Although you should note that this probably doesn't include code fetch memory bottlenecks which can be very significant, especially on an 8088. This usually makes optimization for code-size a better choice. See here for some details on this.
No doubt you could find official Intel documentation on the web with similar information, such as the "8086/8088 User's Manual: Programmer's and Hardware Reference".
For your specific question, the table below gives a comparison that indicates the latter is better (less cycles, and same space):
Instructions
Clock cycles
Bytes
xor ax, axinc ax
33---6
21---3
mov ax, 1
4
3
But you might want to talk to your educational institute about this guy. A 10% penalty for a simple thing like that seems quite harsh. You should ask what should be done in the case where you have two possibilities, one faster and one shorter.
Then, once they've admitted that there are different ways to optimise code depending on what you're trying to achieve, tell them that what you're trying to do is optimise for readability and maintainability, and seriously couldn't give a damn about a wasted cycle or byte here or there(1).
Optimisation is something you generally do if and when you have a performance problem, after a piece of code is in a near-complete state - it's almost always wasted effort when the code is still subject to a not-insignificant likelihood of change.
For what it's worth, sub ax,ax appears to be on par with xor ax,ax in terms of clock cycles and size, so maybe you could throw that into the mix next time to cause him some more work.
(1)No, don't really do that , but it's fun to vent occasionally :-)
You're better off with
mov AX,1
on the 8086. If you're tracking register contents, you can possibly do better if you know that, for example, BX already has a 1 in it:
mov AX,BX
or if you know that AH is 0:
mov AL,1
etc.
Depending upon your circumstances, you may be able to get away with ...
sbb ax, ax
The result will either be 0 if the carry flag is not set or -1 if the carry flag is set.
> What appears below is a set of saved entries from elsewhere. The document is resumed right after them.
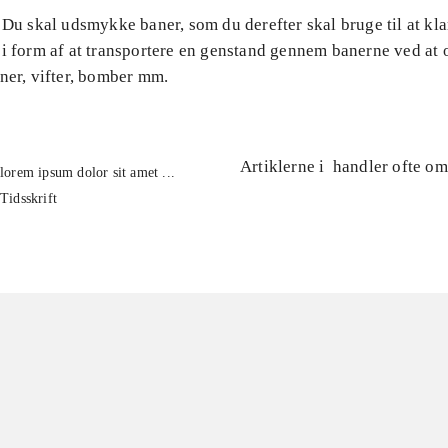
 Du skal udsmykke baner, som du derefter skal bruge til at kl
 i form af at transportere en genstand gennem banerne ved at 
ner, vifter, bomber mm.
Artiklerne i
handler ofte om
lorem ipsum dolor sit amet ...
Tidsskrift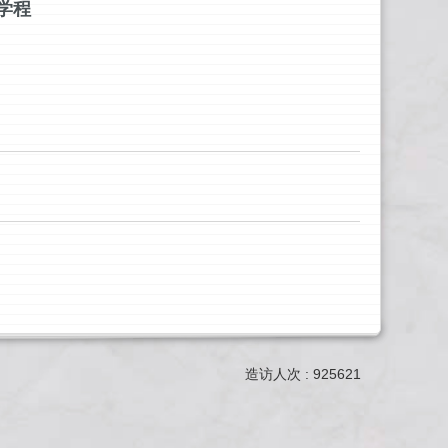
学程
造访人次 : 925621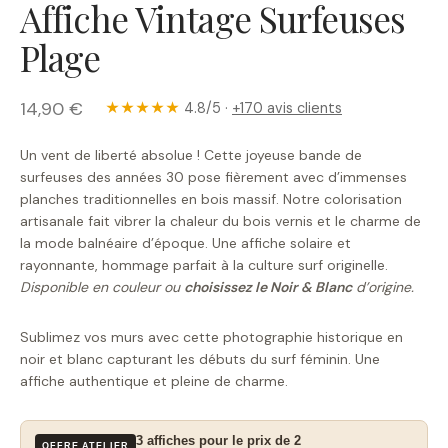
Affiche Vintage Surfeuses
Plage
14,90 €
★★★★★
4.8/5 ·
+170 avis clients
Un vent de liberté absolue ! Cette joyeuse bande de
surfeuses des années 30 pose fièrement avec d’immenses
planches traditionnelles en bois massif. Notre colorisation
artisanale fait vibrer la chaleur du bois vernis et le charme de
la mode balnéaire d’époque. Une affiche solaire et
rayonnante, hommage parfait à la culture surf originelle.
Disponible en couleur ou
choisissez le Noir & Blanc
d’origine.
Sublimez vos murs avec cette photographie historique en
noir et blanc capturant les débuts du surf féminin. Une
affiche authentique et pleine de charme.
3 affiches pour le prix de 2
OFFRE ATELIER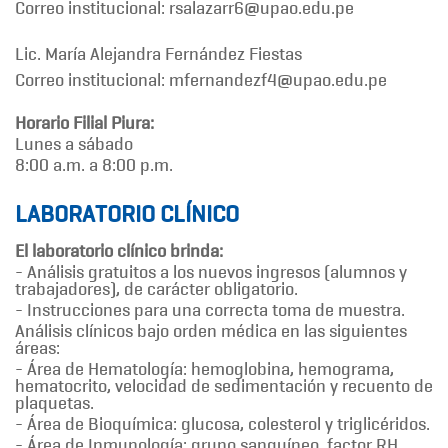
Correo institucional: rsalazarr6@upao.edu.pe
Lic. María Alejandra Fernández Fiestas
Correo institucional: mfernandezf4@upao.edu.pe
Horario Filial Piura:
Lunes a sábado
8:00 a.m. a 8:00 p.m.
LABORATORIO CLÍNICO
El laboratorio clínico brinda:
- Análisis gratuitos a los nuevos ingresos (alumnos y
trabajadores), de carácter obligatorio.
- Instrucciones para una correcta toma de muestra.
Análisis clínicos bajo orden médica en las siguientes
áreas:
- Área de Hematología: hemoglobina, hemograma,
hematocrito, velocidad de sedimentación y recuento de
plaquetas.
- Área de Bioquímica: glucosa, colesterol y triglicéridos.
- Área de Inmunología: grupo sanguíneo, factor RH,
However, if the above example is not applicable to your situation, I would recommend the
xor ax, ax
inc ax
method. It should satisfy your professor for size. However, if your processor employs any pipe-lining, I would expect there to be some coupling-like delay between the two instructions (I could very well be wrong on that). If such a coupling exists, the speed could be improved slightly by reordering your instructions slightly to have another instruction between them (one that does not use ax).
Hope this helps.
I would use mov [e]ax, 1 under any circumstances. Its encoding is no longer than the hackier xor sequence, and I'm pretty sure it's faster just about anywhere. 8086 is just weird enough to be the exception, and as that thing is so slow, a micro-optimization like this would make most difference. But any where else: executing 2 "easy" instructions will always be slower than executing 1, especially if you consider data hazards and long pipelines. You're trying to read a register in the very next instruction after you modify it, so unless your CPU can bypass the result from stage N of the pipeline (where the xor is executing) to to stage N-1 (where the inc is trying to load the register, never mind adding 1 to its value), you're going to have stalls.
Other things to consider: instruction fetch bandwidth (moot for 16-bit code, both are 3 bytes); mov avoids changing flags (more likely to be useful than forcing them all to zero); depending on what values other registers might hold, you could perhaps do lea ax,[bx+1] (also 3 bytes, even in 32-bit code, no effect on flags); as others have said, sbb ax,ax could work too in circumstances - it's also shorter at 2 bytes.
When faced with these sorts of micro-optimizations you really should measure the alternatives instead of blindly relying even on processor manuals.
P.S. New homework: is xor bx,bx any faster than xor bx,cx (on any processor)?